Difficile de passer à côté de la tempête Highguard cette semaine, même si Wildlight Entertainment se serait bien passé d’une telle publicité. Le nouveau Hero-Shooter, sorti le 26 janvier dernier, a connu des débuts pour le moins houleux. Présenté comme le fameux « One More Thing » des derniers Game Awards — une place prestigieuse habituellement réservée aux jeux ultra ambitieux et/ou attendus —, le jeu a souffert d’un décalage immense entre l’attente générée et la réalité du produit.
Résultat ? Un accueil glacial de la presse et une colère noire des joueurs. Le titre affiche un User Score calamiteux de 2.4/10 sur Metacritic. Si ce score est en partie dû à un review bombing sanctionnant la stratégie marketing beaucoup trop impactante de Geoff Keighley, il serait malhonnête de tout mettre sur le dos de la communication. Car une fois la manette en main, Highguard a effectivement des problèmes.
Des défauts de conception majeurs
Au-delà de la polémique, les critiques de fond sont légitimes. La direction artistique, bien que techniquement correcte, souffre d’un grave manque de lisibilité. Les retours sont unanimes : il est souvent difficile de distinguer les ennemis à distance, les personnages se fondant dans le décor. Ajoutez à cela un offset de certaines armes mal calibré, et vous avez là un cocktail de problèmes impardonnables pour un jeu de tir compétitif.
Mais le plus gros point noir concernait le rythme. Conçu initialement pour du 3v3, le jeu proposait des cartes immenses, totalement inadaptées à un nombre si restreint de joueurs. Conséquence : les phases de loot et de déplacement devenaient interminables et vides, cassant toute la dynamique des affrontements.

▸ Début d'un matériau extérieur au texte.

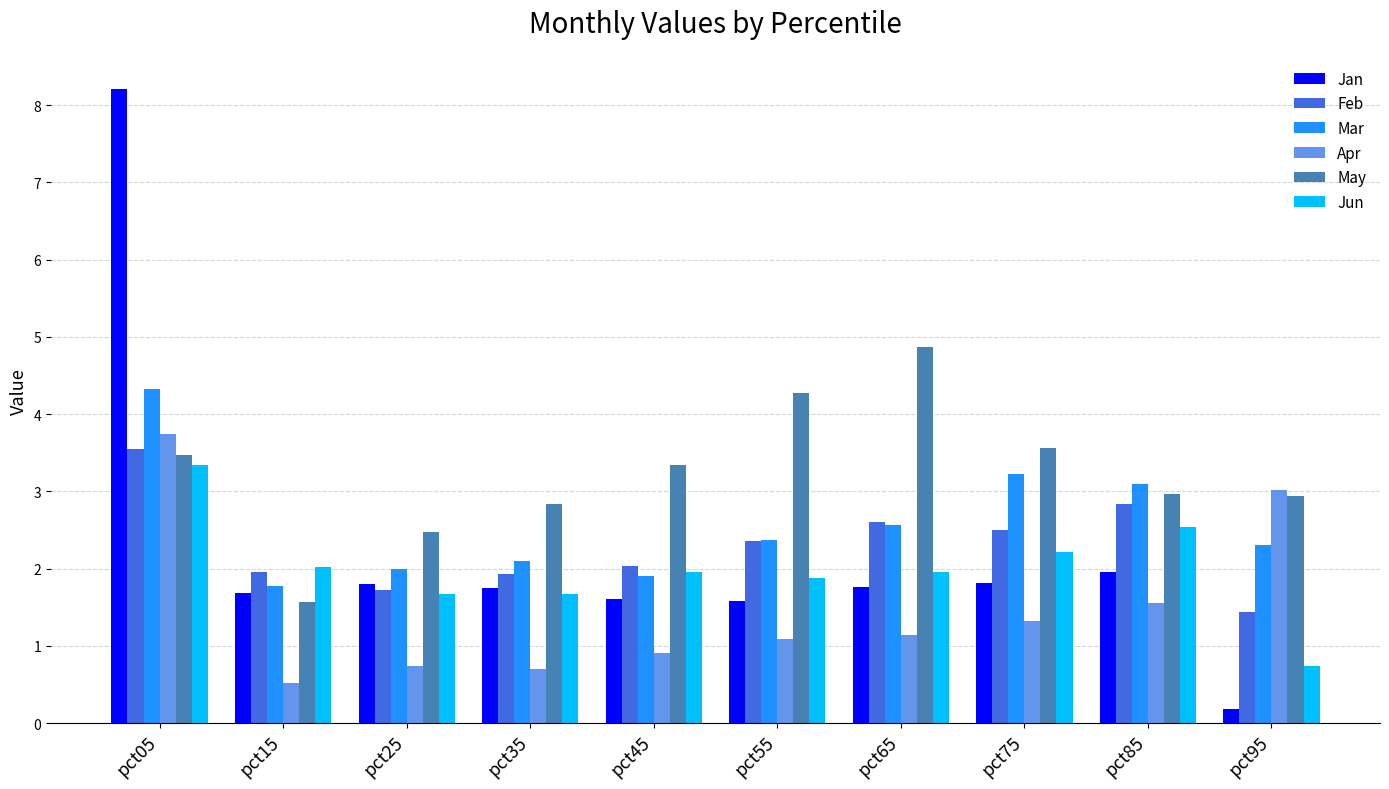

How many data points in Feb are less than 2?

4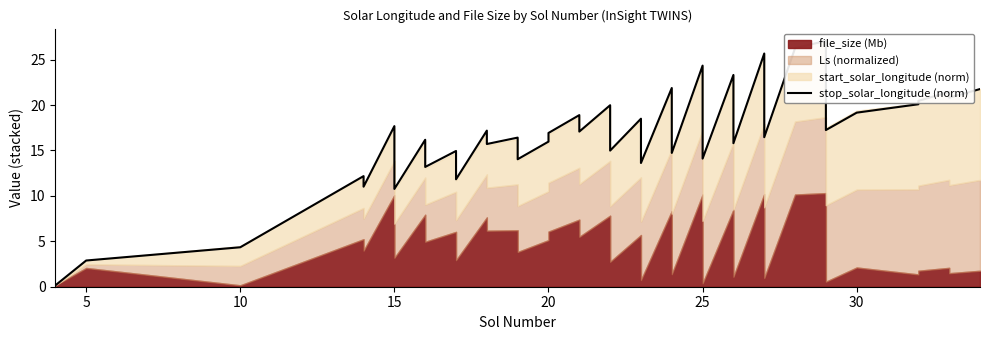

Does the chart have visible grid lines?

No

Conscient que son bébé était en train de couler, le studio n’a pas tardé à réagir. Moins d’une semaine après la sortie, Wildlight a déployé un premier patch correctif et a pris une décision radicale : l’introduction d’un mode 5v5. Initialement prévu comme un événement temporaire pour le week-end, ce mode a tout changé. En passant de 6 à 10 joueurs sur la carte, Highguard a retrouvé des couleurs. La densité des combats a augmenté, les phases de vide ont disparu et le rythme est devenu bien plus engageant.
L’effet sur la communauté a été immédiat. Les évaluations Steam, jusqu’alors « Plutôt négatives », sont remontées à « Moyennes », et il y a désormais plus d’évaluations positives que négatives. Face à ce plébiscite, Wildlight Entertainment a confirmé que le mode 5v5 devenait permanent.
Un sentiment d’Early Access qui persiste
Si l’incendie est maîtrisé, le feu couve toujours. Highguard donne le sentiment désagréable d’être sorti trop tôt, ressemblant davantage à une early access qu’à un produit fini. Outre les errances artistiques, l’absence de lore, ainsi que celle d’un véritable système de progression pour récompenser les joueurs fidèles pèse lourd.
Wildlight Entertainment a d’ailleurs reconnu que le nombre de joueurs était « en dessous des attentes ». Le studio semble cependant combatif et déterminé à patcher rapidement pour améliorer l’expérience, prouvant qu’ils écoutent leur communauté et souhaitent faire revenir les joueurs. Mais dans un marché des jeux-services moins rempli qu’avant mais toujours saturé, la patience des joueurs est une ressource limitée.
Des chiffres inquiétants
La route vers la rédemption s’annonce longue et escarpée. Si le passage au 5v5 a ralenti l’hémorragie, il n’a pas suffi à inverser la vapeur. Selon SteamDB, le jeu voit toujours son nombre de joueurs diminuer, affichant un pic timide de 6 700 joueurs simultanés au cours des dernières 24 heures. Heureusement, la fonctionnalité cross-play permet pour le moment de maintenir des temps d’attente raisonnables pour lancer une partie. Reste à savoir si Wildlight réussira à transformer ce sauvetage d’urgence en succès durable, avant que les serveurs de Highguard ne se vident définitivement.